Mit Rollstuhl und Augenbinde durch einen Behindertenparcours

„Inklusion“ und „Behinderung“ sind ein großes Thema in unserer Gesellschaft. Für unsere Schülerinnen und Schüler im Fachbereich Sozialwesen gehört dieser Schwerpunkt u.a. zum Lehrplan der 13. Jahrgangsstufe und stellt zudem ein übergeordnetes Prinzip der fachpraktischen Vertiefung (FpV) in der 11. Klasse dar.
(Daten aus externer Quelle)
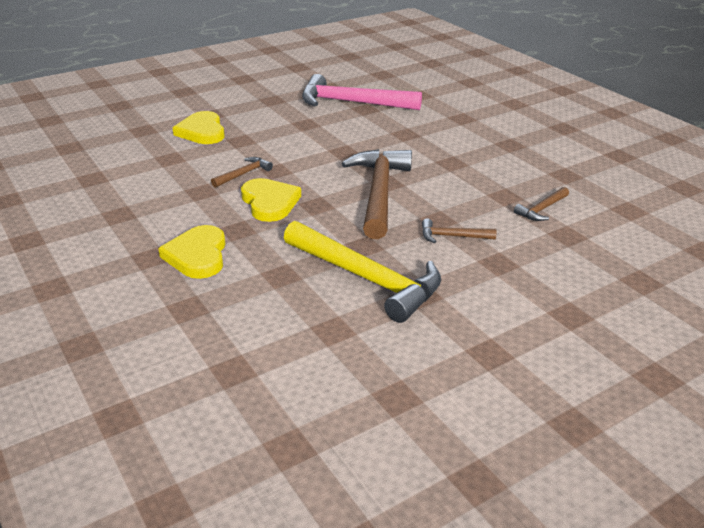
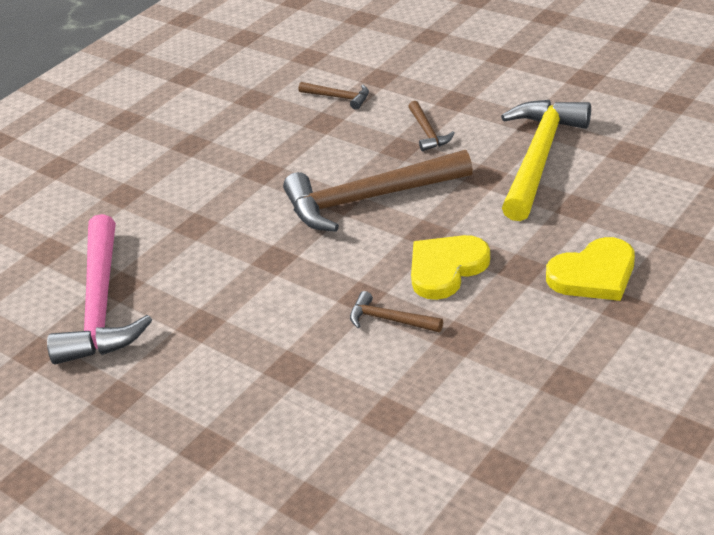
camera: 105 degrees left, 5 degrees up
(202, 131) = (279, 424): yellow heart -> none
Denn was für Probleme und Bedürfnisse behinderte Menschen haben, können die Gesunden nicht immer nachvollziehen.

Daher nahmen unsere Schülerinnen und Schüler der 13. und 11. Klassen des Sozialzweiges an einem „Inklusionsparcours“ des Arbeitskreises der Offenen Behindertenarbeit des Heilpädagogischen Zentrums Irchenrieth (AKOBA) teil.

So stellte Frau Grüner, Sozialpädagogin und Leitung der Offenen Hilfen Irchenrieth, gemeinsam mit ihrer Stellvertreterin, Frau Gallitzendörfer, Rollstühle, extra gebaute Hindernisse sowie für einen Sinnesparcours typische Übungen zur Verfügung und führte die Schülerinnen und Schüler - gemeinsam mit vier eingewiesenen 11. Klässlern - durch die einzelnen Aufgaben.

Nach einer Einführungsrunde im Sitzkreis, bei der sich das Expertenteam vorstellte und das Thema „Behinderung“ mit den Schülerinnen und Schülern thematisiert wurde, ging es dann an die Praxis. Während eine Gruppe mit dem „Rollstuhlparcours“ beschäftigt war, begaben sich die anderen Schüler an die Tische mit den Sinnesaufgaben, an denen sie zum Beispiel Dinge erfühlen mussten, Gerüche erschnuppern sollten oder ihnen durch „Schreibübungen im Spiegel“ Wahrnehmungsstörungen erfahrbar gemacht werden sollten.

Sie navigierten sich „blind“ durch einen Zickzackkurs, überwanden Treppen und begriffen dabei durchaus, welches Gut es doch ist, mit gesunden Beinen im Leben zu stehen und die Welt mit allen Sinnen wahrnehmen zu können.